Online Gamer Wins Virtual Theft Suit

A Chinese gamer has won legal action against the makers of an online game, forcing them to restore his ingame property after it was stolen by a hacker. The 24 year old had spent AUD$2000 in game fees over 2 years amassing power in the anime-style Science-Fantasy world Red Moon before his account was hacked. After failing to get any satisfaction from either the company, Beijing Arctic Ice Technology Development Co Ltd, or the police he took his grievance to court. The company argued the gamer’s property had no value outside the game and was “just piles of data to our operating companies.” However, the court found the company liable because of security holes in it’s software which allowed the hacker in, and ordered it to return the player’s ingame resources. The decision is an important legal precedent for online games as it is possibly the first time a court has recognised player controlled game resources as private virtual property, raising the possibility of further suits from disgruntled players.

posted by monty · at 8:36 am · filed under News

 

5 Comments (RSS)

 Unifex 5 years ago

I don’t see why mmo companies have to be such asses about this stuff.. if it is indeed "just data" then they can just restore it from a backup.. I guess they’re worried about cheaters more than anything.

I think it’s money and control - this sets a precedent. One person wouldn’t matter, but a significant number of your user base would cost time and money to restore (not to mention the time lost ingame they would have had to spend regaining lost resources; time = subscription money even if it’s unfairly gained - companies like SOE are experts at walking the fine line between gaining more time from playrs and pushing them to the point of quitting over it).

Also, as soon as players gain some sort of legal entitlement to their characters, the control and moderation of a game becomes a nightmare. If a company wants to ban a player for some sort of breach of the EULA, the player can then launch legal proceedings to regain his or her property. I imagine that sort of legal situation would make MMORPGs untenable. If companies have to start spending significants amount of money to cover themselves legally, the profitability falls through the floor.

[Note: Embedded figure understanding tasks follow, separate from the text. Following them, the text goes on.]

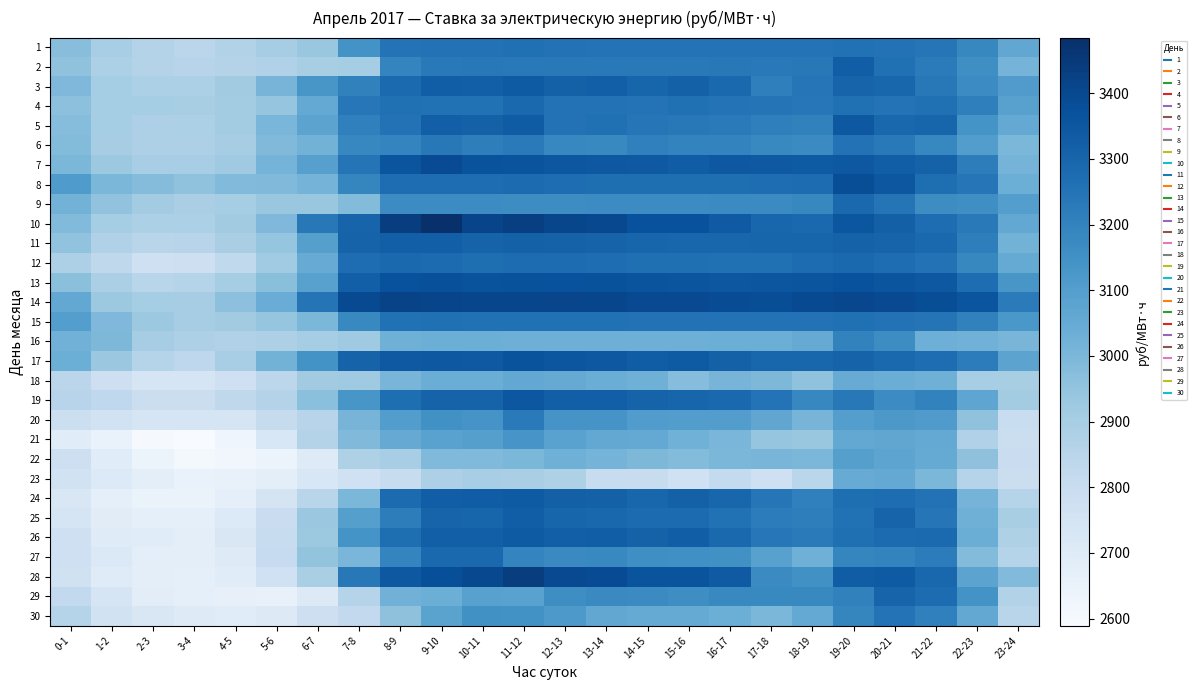

At how many categories does at least one series exceed 3194?

18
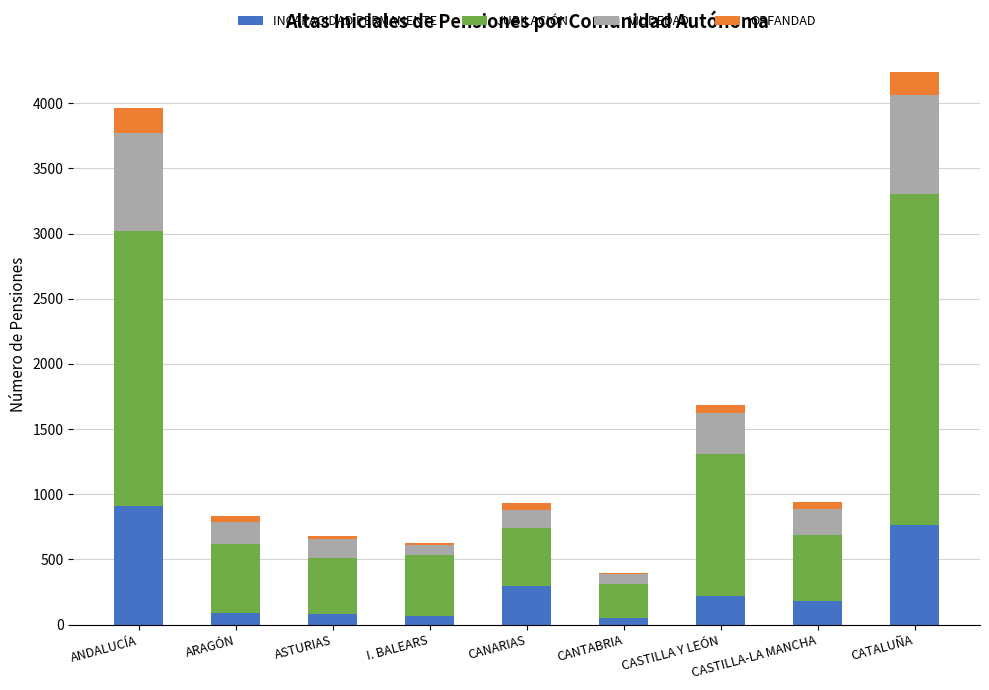

Which category has the highest value in the INCAPACIDAD PERMANENTE series?

ANDALUCÍA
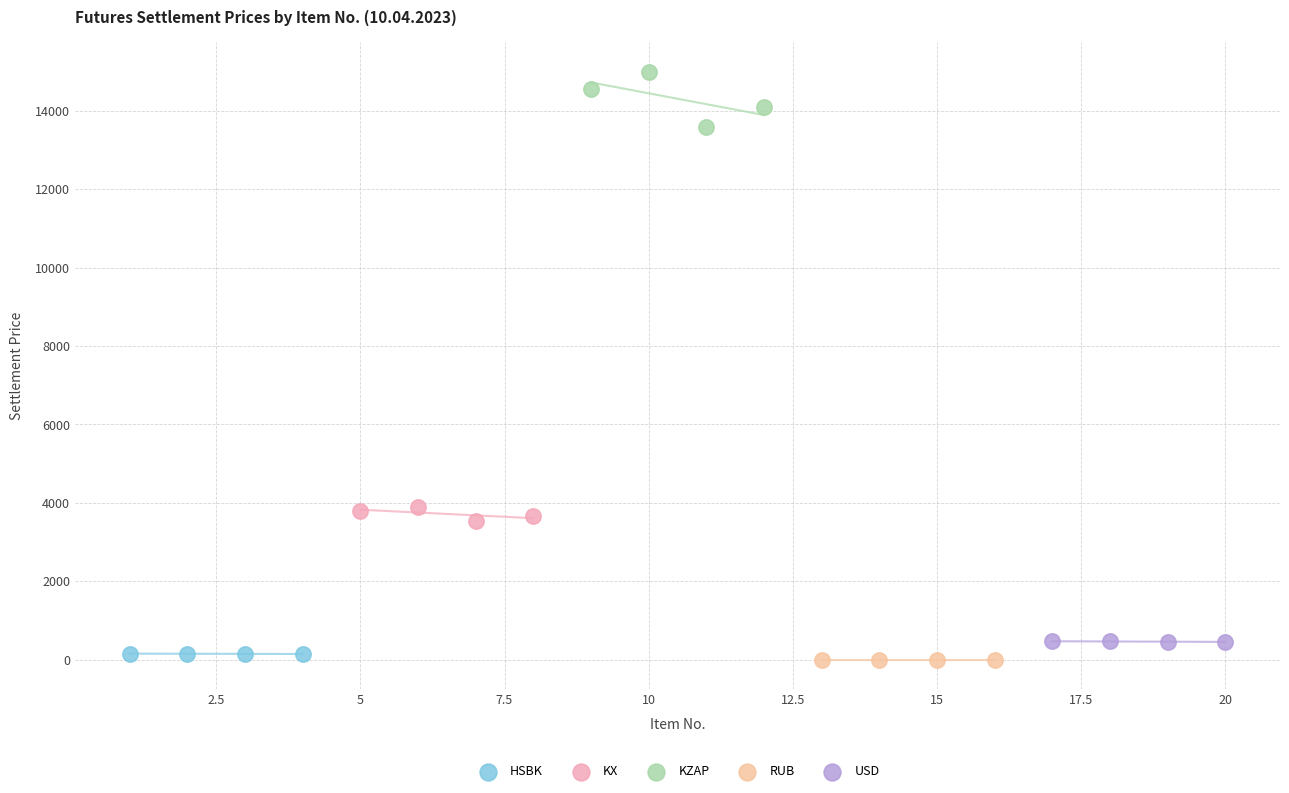

Which series reaches the minimum Y coordinate?

RUB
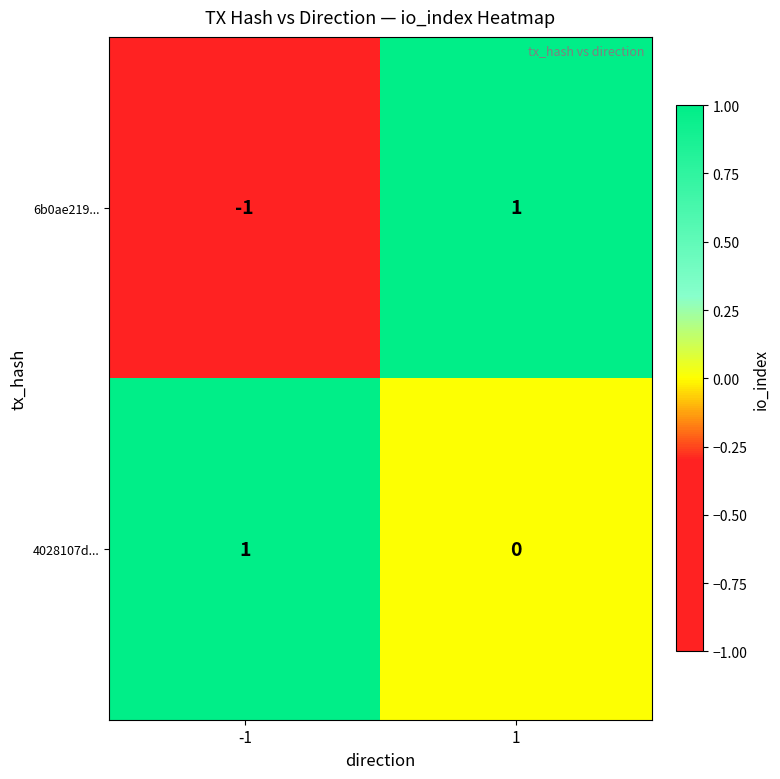

Is the value of 6b0ae219... at -1 greater than the value of 4028107d... at -1?

No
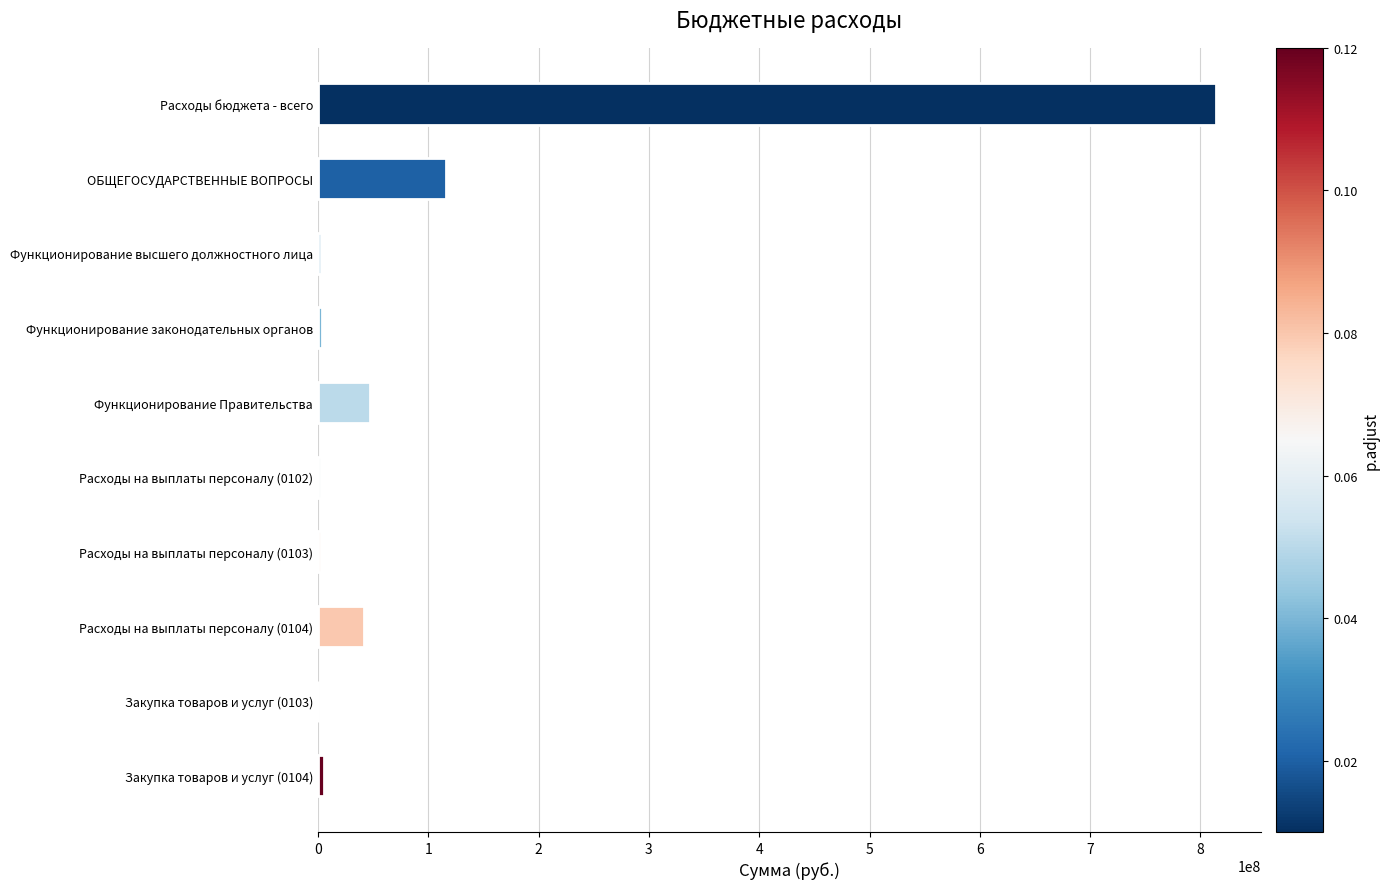

Is it true that the value at ОБЩЕГОСУДАРСТВЕННЫЕ ВОПРОСЫ is 59520465.0?

False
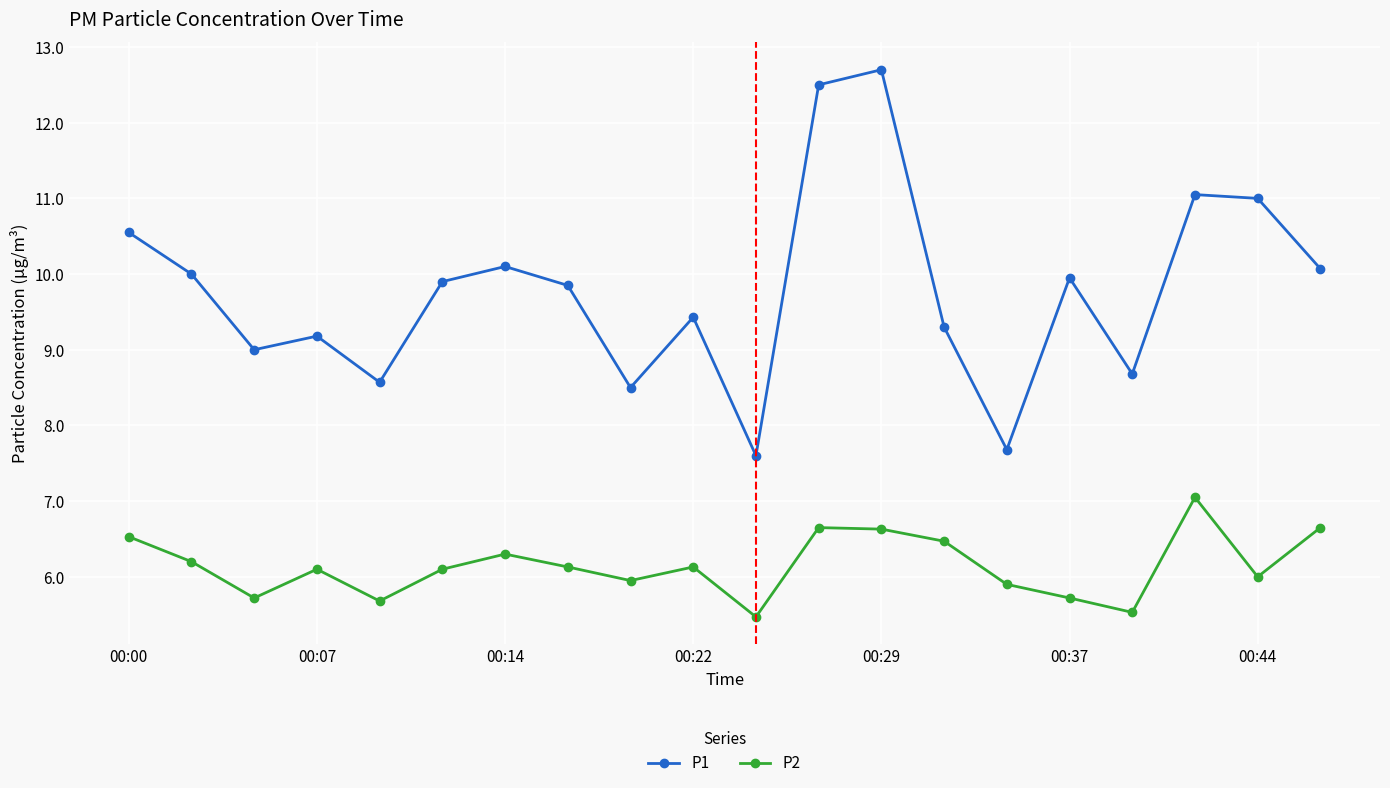

Which series has the largest range (max minus min)?

P1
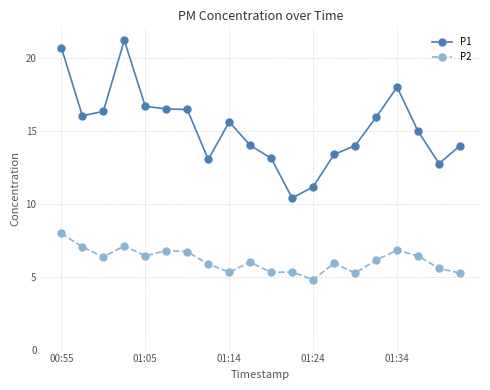

What is the greatest value displayed?

21.2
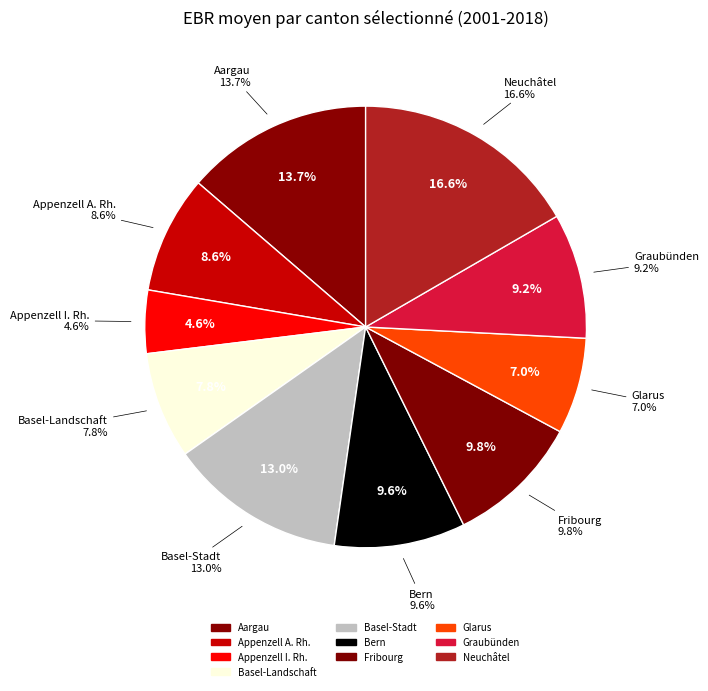

Approximately how many times larger is the value at Basel-Landschaft compared to Glarus?

1.1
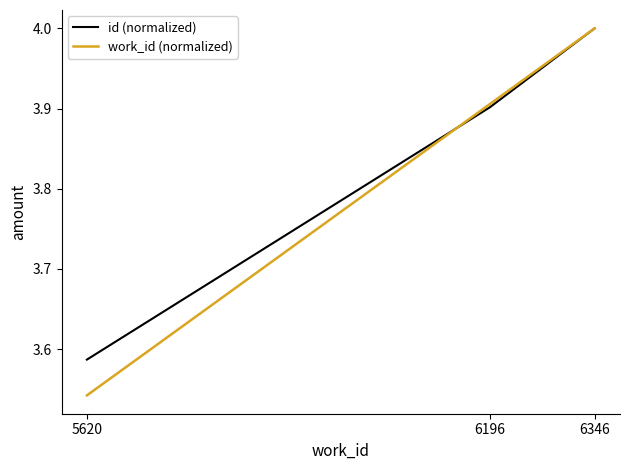

Where is work_id (normalized) nearest to the value 3?

5620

These are the sticky problems MMO’s face in the future, and for which companies will have to find workable solutions if the genre is to continue to grow.

 Rozencrantz 5 years ago

I think this is a good and… interesting thing to contemplate. It would be right to say that the person who subscribes to a MMORPG owns the elements that have been attributed to the character, and the game service would have to have some guarantees that the player data was not lost or tampered with. This is similar to having an online bank account, or share portfolio - these are real world items that only exist in a virtual environment. Sure, they can be traded for non-virtual, but that doesn’t have to happen.

… ooh what happens if an NPC steals an item from a player - will the game company have to prove that the incident was part of the game experience, and not an act of malice? Yeah- this could get ugly (unless you are a lawyer)

As for breaching an ELUA - property should be forefeit? Or the property of the offending player can be preserved (sent on CD) but without access to the account, no way to use it.

 markman 5 years ago

I don’t know the full facts of this case but in general, I can’t see how assigning players property rights to their in-game assets can ever be workable. What happens when the MMOG proprietor desides to cease operating the game - are they going to have to monetarily compensate all players for their "lost" assets? In the case of catestrophic data failure, if after backup some game time (ie any time after last backup was taken) has been lost, does the company have to somehow verify what each player had and restore that?

How is an MMOG any different from a single-player game, either? If the game crashes through no fault of my hardwre or OS, does the game proprietor have to restore my progress?

I just don’t see how players owning in-game assets could ever work. Don’t get me wrong though - I think companies shouls restore accounts on an ad hoc basis due to misfortune or worse, the deliberate actions of other players (eg stealing) or persons (eg hackers) but I can’t see how any legal compunction could work.

This is just my opinion, of course.

I don’t like online games thier s#!t.